Court Opinion

ID: 9565851
Source: CourtListenerOpinion
Date Created: 2023-08-21 19:29:02.902967+00
Date Added: 2024-06-11T09:17:08.586291
License: Public Domain

On Motion for Rehearing.
The appellant contends on motion for rehearing that we have overlooked the holding of the Supreme Court in International Indem. Co. v. Collins, 258 Ga. 236 (367 SE2d 786) (1988), that “[w]hen the Court of Appeals is divided on an issue, and certiorari is granted to resolve the issue, the insurer is legally justified in litigating the issue and cannot be held liable for a statutory bad faith penalty as a matter of law.” Id. at 238. (Emphasis supplied.) Of course, the Supreme Court has not yet had an opportunity to entertain an application for certiorari in the present case; and we have no way of knowing whether, if such an application is ultimately filed, it will be granted. Consequently, we do not view International Indemnity as compelling a reversal of the jury’s award of penalties and attorney fees in this case.
Rather than simply paying a $2,500 no-fault claim submitted on behalf of a child who was concededly injured in connection with his use and occupancy of the insured vehicle, the appellant insurer chose to pursue a lengthy and costly declaratory judgment action to obtain a ruling that it had no obligation in the matter. This decision could not possibly have been cost effective even had the appellant prevailed in the declaratory judgment action, given the small size of the claim and the remoteness of the possibility that a freak occurrence of the *665sort giving rise to it would repeat itself in the future.

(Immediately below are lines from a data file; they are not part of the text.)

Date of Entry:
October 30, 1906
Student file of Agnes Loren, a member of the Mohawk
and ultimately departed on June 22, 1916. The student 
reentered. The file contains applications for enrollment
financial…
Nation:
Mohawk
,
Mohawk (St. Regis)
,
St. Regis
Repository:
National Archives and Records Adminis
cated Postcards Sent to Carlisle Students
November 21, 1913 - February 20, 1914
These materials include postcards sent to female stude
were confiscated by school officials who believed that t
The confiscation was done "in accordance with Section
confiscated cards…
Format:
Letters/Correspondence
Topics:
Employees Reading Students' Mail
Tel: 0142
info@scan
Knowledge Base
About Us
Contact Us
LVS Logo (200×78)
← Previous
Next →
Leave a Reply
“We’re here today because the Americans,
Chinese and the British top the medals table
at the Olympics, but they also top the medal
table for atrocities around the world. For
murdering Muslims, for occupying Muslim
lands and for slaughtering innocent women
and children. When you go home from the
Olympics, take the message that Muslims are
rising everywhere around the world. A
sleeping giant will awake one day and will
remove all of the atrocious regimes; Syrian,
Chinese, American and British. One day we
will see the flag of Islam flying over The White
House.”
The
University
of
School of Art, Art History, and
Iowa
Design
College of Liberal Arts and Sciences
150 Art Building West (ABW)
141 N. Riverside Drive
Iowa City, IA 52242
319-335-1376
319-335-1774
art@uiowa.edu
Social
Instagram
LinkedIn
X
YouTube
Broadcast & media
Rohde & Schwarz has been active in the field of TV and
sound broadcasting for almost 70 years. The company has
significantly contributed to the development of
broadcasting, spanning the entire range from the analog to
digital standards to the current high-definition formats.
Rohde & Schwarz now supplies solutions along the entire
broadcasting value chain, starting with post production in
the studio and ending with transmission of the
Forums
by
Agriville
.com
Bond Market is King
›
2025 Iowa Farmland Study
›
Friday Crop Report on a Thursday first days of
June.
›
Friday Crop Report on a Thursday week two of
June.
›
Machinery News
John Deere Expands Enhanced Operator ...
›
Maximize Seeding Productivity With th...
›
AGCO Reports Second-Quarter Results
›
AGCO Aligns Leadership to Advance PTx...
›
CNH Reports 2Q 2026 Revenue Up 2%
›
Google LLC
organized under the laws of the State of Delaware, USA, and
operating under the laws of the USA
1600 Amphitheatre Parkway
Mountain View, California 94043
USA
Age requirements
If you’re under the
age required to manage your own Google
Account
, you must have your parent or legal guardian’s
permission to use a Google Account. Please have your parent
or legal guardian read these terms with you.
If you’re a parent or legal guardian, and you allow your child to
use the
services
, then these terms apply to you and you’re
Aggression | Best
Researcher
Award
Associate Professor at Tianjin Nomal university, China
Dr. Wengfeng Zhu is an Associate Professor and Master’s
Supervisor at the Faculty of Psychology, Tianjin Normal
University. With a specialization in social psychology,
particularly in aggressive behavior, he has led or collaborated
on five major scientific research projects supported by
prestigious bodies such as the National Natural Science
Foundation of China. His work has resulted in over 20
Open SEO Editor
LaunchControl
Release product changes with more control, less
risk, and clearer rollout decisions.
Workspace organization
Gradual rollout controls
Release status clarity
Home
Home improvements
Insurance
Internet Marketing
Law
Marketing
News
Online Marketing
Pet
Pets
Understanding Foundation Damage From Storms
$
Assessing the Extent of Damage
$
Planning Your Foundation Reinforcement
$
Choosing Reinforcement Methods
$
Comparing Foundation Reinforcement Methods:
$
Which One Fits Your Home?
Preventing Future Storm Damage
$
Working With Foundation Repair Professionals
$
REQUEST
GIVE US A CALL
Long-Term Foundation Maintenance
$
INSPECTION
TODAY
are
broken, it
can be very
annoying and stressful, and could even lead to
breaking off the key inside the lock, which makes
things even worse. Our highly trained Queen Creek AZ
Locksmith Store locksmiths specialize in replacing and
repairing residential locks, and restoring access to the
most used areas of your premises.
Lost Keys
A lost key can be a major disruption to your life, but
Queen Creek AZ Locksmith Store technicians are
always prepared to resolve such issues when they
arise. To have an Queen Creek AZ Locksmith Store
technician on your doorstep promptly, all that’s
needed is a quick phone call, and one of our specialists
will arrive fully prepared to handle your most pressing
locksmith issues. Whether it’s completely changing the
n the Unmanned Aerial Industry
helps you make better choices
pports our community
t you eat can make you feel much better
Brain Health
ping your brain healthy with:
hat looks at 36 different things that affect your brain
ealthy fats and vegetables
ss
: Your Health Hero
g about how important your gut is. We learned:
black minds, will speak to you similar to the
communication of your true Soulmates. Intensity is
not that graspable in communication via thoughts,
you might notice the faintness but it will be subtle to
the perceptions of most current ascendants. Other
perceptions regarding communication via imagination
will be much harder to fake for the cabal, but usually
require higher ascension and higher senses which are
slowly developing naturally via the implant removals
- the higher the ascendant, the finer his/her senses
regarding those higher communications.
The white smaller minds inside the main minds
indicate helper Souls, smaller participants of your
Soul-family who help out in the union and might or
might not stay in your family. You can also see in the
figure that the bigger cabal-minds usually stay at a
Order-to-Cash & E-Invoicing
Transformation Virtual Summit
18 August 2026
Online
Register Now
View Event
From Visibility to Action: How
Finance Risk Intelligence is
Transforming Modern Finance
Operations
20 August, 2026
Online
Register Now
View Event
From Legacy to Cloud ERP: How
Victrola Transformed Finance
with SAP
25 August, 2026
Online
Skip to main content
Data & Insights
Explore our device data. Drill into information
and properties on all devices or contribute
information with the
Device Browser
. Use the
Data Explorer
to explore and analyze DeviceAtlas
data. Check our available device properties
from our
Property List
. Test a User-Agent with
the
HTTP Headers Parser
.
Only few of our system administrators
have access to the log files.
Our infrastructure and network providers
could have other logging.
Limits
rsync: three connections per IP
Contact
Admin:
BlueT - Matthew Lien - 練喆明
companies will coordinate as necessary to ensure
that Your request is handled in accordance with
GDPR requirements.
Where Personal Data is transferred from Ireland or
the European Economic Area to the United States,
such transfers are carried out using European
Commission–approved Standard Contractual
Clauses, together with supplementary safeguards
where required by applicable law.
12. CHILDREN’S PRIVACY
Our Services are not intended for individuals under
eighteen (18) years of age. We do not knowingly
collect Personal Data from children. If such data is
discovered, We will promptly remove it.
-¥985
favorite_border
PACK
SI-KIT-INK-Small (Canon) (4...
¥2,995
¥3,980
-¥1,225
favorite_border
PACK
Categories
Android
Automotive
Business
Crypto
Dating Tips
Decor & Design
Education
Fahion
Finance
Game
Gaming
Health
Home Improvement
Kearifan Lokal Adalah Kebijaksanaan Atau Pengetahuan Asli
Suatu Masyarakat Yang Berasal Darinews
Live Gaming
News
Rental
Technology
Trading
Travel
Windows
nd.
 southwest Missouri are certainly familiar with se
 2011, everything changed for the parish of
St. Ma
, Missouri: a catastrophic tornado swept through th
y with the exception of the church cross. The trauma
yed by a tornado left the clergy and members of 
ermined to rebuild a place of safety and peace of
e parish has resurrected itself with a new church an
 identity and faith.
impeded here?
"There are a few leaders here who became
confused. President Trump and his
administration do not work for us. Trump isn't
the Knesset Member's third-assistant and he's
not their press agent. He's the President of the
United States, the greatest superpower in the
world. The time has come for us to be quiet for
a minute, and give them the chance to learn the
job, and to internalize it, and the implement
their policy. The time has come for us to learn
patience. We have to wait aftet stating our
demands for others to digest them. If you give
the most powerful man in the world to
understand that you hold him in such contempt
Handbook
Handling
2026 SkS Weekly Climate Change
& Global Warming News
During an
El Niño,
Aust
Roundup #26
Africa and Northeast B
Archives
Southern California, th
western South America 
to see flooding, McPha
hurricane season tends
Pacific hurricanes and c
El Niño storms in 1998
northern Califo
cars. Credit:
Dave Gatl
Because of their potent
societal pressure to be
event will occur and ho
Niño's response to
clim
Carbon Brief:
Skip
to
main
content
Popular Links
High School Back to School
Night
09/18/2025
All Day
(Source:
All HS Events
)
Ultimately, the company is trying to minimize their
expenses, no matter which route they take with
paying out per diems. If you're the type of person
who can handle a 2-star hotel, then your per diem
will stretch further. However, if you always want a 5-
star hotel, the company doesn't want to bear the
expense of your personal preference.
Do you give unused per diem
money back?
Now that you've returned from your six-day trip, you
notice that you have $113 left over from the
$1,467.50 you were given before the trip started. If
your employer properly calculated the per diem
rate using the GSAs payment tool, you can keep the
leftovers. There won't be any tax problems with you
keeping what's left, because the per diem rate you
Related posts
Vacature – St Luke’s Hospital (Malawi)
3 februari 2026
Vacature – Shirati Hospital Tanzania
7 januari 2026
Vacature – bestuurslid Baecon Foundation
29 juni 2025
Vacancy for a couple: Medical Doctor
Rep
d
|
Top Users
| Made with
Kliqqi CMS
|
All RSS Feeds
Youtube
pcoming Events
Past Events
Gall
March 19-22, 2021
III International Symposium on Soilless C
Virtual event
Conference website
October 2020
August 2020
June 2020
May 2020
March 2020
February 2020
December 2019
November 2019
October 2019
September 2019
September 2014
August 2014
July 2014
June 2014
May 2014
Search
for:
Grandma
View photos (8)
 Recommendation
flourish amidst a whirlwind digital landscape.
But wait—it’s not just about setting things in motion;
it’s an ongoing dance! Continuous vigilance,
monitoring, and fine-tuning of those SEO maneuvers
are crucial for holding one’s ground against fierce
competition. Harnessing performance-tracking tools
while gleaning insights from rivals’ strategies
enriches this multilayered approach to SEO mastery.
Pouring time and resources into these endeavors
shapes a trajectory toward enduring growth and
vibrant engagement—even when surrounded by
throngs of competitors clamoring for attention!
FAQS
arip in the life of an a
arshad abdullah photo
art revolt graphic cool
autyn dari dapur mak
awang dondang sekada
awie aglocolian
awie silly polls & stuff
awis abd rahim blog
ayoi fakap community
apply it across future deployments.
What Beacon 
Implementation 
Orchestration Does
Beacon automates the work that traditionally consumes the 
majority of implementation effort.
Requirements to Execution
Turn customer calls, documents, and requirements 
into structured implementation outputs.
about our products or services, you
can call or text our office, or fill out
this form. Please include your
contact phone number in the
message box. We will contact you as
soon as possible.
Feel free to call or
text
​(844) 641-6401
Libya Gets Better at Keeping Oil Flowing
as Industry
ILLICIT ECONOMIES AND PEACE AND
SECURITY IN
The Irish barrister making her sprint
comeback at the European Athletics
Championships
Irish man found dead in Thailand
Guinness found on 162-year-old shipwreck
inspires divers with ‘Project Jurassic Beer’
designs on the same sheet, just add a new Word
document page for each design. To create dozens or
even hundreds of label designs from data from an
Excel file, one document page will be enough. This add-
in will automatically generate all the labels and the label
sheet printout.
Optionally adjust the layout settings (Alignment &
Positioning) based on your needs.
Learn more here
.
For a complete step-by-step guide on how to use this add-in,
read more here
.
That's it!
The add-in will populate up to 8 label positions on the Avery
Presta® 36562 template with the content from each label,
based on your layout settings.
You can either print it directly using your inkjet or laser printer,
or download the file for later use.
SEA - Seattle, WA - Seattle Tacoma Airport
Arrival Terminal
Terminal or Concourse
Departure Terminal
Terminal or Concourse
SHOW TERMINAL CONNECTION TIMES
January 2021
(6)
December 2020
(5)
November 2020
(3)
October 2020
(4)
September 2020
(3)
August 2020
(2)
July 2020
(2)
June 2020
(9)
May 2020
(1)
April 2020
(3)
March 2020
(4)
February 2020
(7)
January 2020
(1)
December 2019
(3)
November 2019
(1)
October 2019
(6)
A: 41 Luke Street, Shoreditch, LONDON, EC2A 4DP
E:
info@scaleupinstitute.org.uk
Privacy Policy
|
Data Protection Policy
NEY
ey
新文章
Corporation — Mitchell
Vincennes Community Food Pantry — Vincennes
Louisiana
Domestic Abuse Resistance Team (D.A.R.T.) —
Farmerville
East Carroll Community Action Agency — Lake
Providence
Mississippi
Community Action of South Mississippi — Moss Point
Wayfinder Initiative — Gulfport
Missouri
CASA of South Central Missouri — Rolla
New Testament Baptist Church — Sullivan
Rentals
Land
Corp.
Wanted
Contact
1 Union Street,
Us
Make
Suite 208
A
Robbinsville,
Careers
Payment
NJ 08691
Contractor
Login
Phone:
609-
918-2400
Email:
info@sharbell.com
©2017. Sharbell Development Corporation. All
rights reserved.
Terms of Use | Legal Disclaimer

Of course, as it turned out, the appellant did not obtain a favorable ruling in the declaratory judgment action but instead obtained a ruling that its defense to the claim lacked merit as a matter of law. To reverse the jury’s award of attorney fees and punitive damages in this situation would be to hold that no-fault insurers may resist small claims with impunity and thus, as a practical matter, defeat them, simply by interposing arguable defenses which, though insufficiently meritorious to withstand summary judgment proceedings, do not conflict squarely with existing precedent. Because we are unwilling to create such a rule and because we are unable to predict whether the Supreme Court will grant certiorari to review our decision in this regard, a majority of this court continues to believe the judgment of the trial court should be affirmed.
Decided April 11, 1990
Rehearing denied May 16, 1990
Crim & Bassler, Harry W. Bassler, Philip G. Pompilio, for appellant.
Burt & Swan, Walter H. Burt III, William S. Stone, for appellees.

The motion for rehearing is accordingly denied.